Games Played on Poor at London 2012 Olympics
London resident Zita Holbourne plans to participate in the Friday July 27th Opening Ceremony of the 2012 Olympic Games held at the gleaming new stadium located not far from her community of Newham.
However, Holbourne, a trade union activist and poet, is not participating as one of those lucky enough to have secured an expensive ticket to attend the glitzy Opening Ceremony.
Holbourne’s participating instead in a community forum on the 27th about the legions of unlucky London residents who’ve received no jobs, no contracts no other economic benefits from this multi-billion-dollar premier international sports competition which was originally touted by British politicians and promoters as a vehicle for helping low-income Londoners.
“The Olympics have been a disaster. The Olympics have not created opportunity for black communities,” Holbourne said.
British officials secured the Olympics for London on pledges of providing improvements for low-income and minority residents in England’s capital city.
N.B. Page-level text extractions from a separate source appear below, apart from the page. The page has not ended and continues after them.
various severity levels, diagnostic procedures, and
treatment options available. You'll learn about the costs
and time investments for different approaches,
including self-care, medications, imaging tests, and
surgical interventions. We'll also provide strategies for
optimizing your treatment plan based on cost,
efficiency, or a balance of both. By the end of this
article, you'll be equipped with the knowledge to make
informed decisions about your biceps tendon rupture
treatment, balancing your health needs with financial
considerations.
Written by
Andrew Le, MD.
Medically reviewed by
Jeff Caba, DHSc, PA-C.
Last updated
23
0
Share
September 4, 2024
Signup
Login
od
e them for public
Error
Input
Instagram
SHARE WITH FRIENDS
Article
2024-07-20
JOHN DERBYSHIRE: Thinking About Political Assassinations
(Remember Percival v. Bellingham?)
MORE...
Nearly half of London’s population is non-white.
Holbourne, co-chair of Black Activists Rising Against Cuts, will participate in an ‘Alternative Opening’ not far from the stadium as part of a continuing campaign to oppose the austerity policies of Great Britain’s Conservative-led government -- policies that many across that nation say are producing rising unemployment, injustice and inequality.
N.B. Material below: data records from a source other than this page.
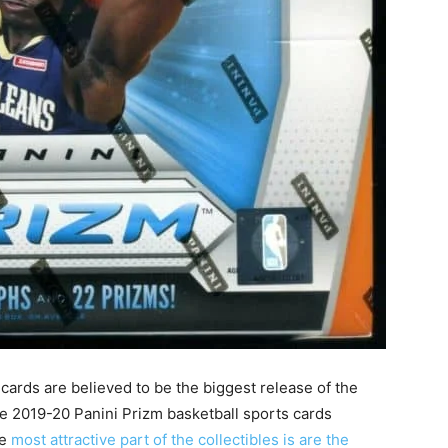
cards are believed to be the biggest release of the
the 2019-20 Panini Prizm basketball sports cards
he
most attractive part of the collectibles is are the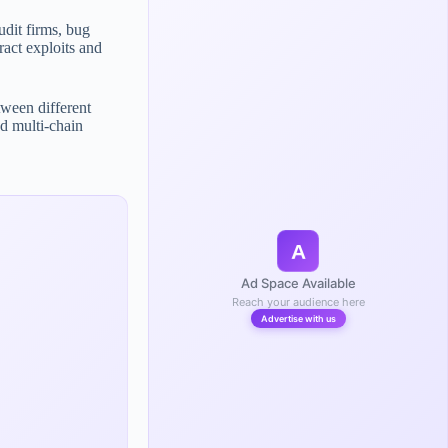
udit firms, bug
ract exploits and
tween different
d multi-chain
A
Ad Space Available
Reach your audience here
Advertise with us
Olympic preparations in England, including the building of facilities for the games, have cost over $17-billion, with most of the funds coming from the national and local governments, according to a July 26 article in The Guardian newspaper.
This massive public funding for Olympics-related expenditures (plus bailouts for bankers) occur as Britain’s Conservative led government continues its budget-cutting ‘austerity,’ slashing funding for education, employment, housing and other social needs, including requiring the terminally ill to work part-time to continue receiving government benefits.
The conservative government claims insufficient funds exist to address the worsening economic plights of Britain’s poor, working and middle classes.
Omowale Rupert, a member of London’s Pan-Afrikan Society Community Forum, said the 2012 Olympics is “being used as an excuse to siphon money from the pockets of ordinary people – the bills will be left for us and the profits will go to the transnationals.”
Rupert once competed as a high jumper in international track-&-field meets, including the World Championships and the Commonwealth Games.
The London Organizing Committee for the Olympic Games (LOCOG) is the first ever Olympic organizing committee to have a Diversity and Inclusion Division.
Preparations for the games did achieve many of LOCOG’s stated goals, for example reclaiming long derelict toxic industrial wasteland in East London (where the stadium and other game’s sites were constructed).